Eine Katastrophe mit Ansage

Gastkolumne Hanauer Anzeiger

Die Machtübernahme in Afghanistan durch die Taliban ist eine außenpolitische Katastrophe und eine Niederlage der westlichen Welt gegenüber dem radikalen Islam. Erinnern wir uns, warum Amerika mit seinen europäischen Verbündeten in bester Absicht versucht hat, in Afghanistan stabile und demokratische Strukturen aufzubauen: Weil dort das Zentrum und die Brutstätten des Terrors und des islamischen Radikalismus zu suchen waren und sind. Es war die Antwort der westlichen Welt nach dem furchtbaren Al-Kaida-Anschlag auf das World Trade Center am 11.09.2001. Und es gab keinen Zweifel an der Notwendigkeit, diesem Terror, der die Welt veränderte, gemeinsam etwas entgegenzusetzen.
Im Rückblick wird man wohl aber sagen müssen, dass die Strategie, in Afghanistan ein System nach westlichem Vorbild aufzubauen, gescheitert ist. Weil man Werte, Kulturen und Traditionen nicht einfach austauschen kann. Das Problem dieses militärischen Einsatzes aber war, dass es keinen Plan gab, wie man das Begonnene erfolgreich beenden kann. Nicht vor 10 Jahren, nicht heute und wahrscheinlich auch nicht in naher Zukunft. Mit der Entscheidung der Amerikaner, das Land nach 20 Jahren zu verlassen, gab es für die Verbündeten aber keine andere Option als den vollständigen Truppenabzug und die Beendigung eines opfervollen Auslandseinsatzes, den allein 59 Bundeswehrsoldaten mit ihrem Leben bezahlt haben.

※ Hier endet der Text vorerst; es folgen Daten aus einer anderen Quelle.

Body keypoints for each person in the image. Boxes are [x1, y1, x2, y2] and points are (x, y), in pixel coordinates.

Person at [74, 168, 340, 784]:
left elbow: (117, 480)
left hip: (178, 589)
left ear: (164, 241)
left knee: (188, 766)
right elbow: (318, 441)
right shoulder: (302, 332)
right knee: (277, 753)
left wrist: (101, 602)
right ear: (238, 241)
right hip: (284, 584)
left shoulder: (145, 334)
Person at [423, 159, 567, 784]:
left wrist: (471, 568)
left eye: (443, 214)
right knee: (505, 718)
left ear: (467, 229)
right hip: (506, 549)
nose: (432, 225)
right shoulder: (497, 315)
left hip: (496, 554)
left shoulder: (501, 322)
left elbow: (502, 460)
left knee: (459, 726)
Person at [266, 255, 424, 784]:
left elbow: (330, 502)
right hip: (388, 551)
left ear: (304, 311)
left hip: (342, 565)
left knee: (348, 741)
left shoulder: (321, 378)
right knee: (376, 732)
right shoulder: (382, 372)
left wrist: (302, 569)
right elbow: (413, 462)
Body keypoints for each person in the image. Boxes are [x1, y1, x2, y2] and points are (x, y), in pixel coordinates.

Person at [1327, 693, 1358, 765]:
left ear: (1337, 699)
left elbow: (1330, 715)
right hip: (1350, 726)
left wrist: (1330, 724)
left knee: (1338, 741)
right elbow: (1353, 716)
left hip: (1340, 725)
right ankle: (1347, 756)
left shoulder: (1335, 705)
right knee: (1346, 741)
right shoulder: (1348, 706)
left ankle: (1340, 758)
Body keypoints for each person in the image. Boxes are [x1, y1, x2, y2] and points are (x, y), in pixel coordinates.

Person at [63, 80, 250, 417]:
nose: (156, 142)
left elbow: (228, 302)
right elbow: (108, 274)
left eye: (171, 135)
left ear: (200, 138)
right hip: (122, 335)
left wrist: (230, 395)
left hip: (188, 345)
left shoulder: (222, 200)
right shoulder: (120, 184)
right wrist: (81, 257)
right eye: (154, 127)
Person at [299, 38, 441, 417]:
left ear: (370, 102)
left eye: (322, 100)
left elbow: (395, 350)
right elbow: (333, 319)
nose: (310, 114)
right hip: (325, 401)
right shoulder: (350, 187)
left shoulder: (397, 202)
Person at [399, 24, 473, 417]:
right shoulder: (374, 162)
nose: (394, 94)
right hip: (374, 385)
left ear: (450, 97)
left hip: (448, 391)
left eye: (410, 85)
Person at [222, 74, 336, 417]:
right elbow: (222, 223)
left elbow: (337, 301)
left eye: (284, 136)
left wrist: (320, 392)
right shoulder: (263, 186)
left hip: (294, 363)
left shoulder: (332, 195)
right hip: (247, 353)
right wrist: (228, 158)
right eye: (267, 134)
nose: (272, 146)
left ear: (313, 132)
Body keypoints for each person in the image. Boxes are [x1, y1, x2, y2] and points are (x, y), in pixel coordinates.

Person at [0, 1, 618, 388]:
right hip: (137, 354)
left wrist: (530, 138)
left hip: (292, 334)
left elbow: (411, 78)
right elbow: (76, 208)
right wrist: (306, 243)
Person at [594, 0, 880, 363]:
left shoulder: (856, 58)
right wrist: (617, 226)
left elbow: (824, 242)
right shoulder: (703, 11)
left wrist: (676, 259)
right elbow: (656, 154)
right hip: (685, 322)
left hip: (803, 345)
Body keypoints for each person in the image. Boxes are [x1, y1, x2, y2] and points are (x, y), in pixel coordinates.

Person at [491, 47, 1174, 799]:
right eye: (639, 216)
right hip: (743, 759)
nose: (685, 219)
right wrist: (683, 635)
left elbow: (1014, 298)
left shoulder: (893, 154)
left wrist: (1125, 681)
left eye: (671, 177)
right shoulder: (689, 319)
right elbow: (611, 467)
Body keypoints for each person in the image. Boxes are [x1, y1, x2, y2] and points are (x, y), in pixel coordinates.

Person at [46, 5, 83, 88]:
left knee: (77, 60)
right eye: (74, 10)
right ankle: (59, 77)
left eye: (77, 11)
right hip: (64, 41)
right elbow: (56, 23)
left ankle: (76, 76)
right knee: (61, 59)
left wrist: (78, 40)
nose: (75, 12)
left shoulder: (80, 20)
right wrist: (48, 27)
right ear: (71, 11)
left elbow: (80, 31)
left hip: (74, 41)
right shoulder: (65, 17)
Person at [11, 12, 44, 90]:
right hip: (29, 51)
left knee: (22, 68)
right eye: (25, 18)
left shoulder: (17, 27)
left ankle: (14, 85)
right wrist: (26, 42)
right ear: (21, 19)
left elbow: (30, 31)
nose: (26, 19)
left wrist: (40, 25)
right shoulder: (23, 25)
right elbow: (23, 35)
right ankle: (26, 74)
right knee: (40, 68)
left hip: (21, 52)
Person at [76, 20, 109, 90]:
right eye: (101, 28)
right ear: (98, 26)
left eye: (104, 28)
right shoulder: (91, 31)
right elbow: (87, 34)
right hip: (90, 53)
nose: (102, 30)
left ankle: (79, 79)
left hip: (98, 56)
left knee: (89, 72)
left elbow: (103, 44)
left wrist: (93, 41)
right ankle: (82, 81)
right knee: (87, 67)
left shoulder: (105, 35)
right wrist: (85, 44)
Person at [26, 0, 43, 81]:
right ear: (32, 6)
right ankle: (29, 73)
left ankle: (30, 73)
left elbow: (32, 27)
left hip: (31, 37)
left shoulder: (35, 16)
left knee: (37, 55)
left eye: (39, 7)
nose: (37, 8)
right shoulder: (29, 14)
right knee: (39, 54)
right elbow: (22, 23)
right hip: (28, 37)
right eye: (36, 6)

Was wird nun auf uns zukommen? Jenseits der Tatsache, dass in Afghanistan Unfreiheit und Unterdrückung, Hass und Gewalt zurückkehren werden, wird sich die Welt darauf einstellen müssen, dass sich die geopolitischen Koordinaten verschieben. Der Kontakt Chinas zu den Taliban und dem rohstoffreichen Afghanistan macht es deutlich. Und auch die Terrorgefahr, besonders in den von den Taliban gehassten Ländern der militärischen Besatzer, wird steigen. Und so wird der Satz des inzwischen verstorbenen Verteidigungsministers Peter Struck „Unsere Sicherheit wird nicht nur, aber auch am Hindukusch verteidigt“, leider bittere Wahrheit.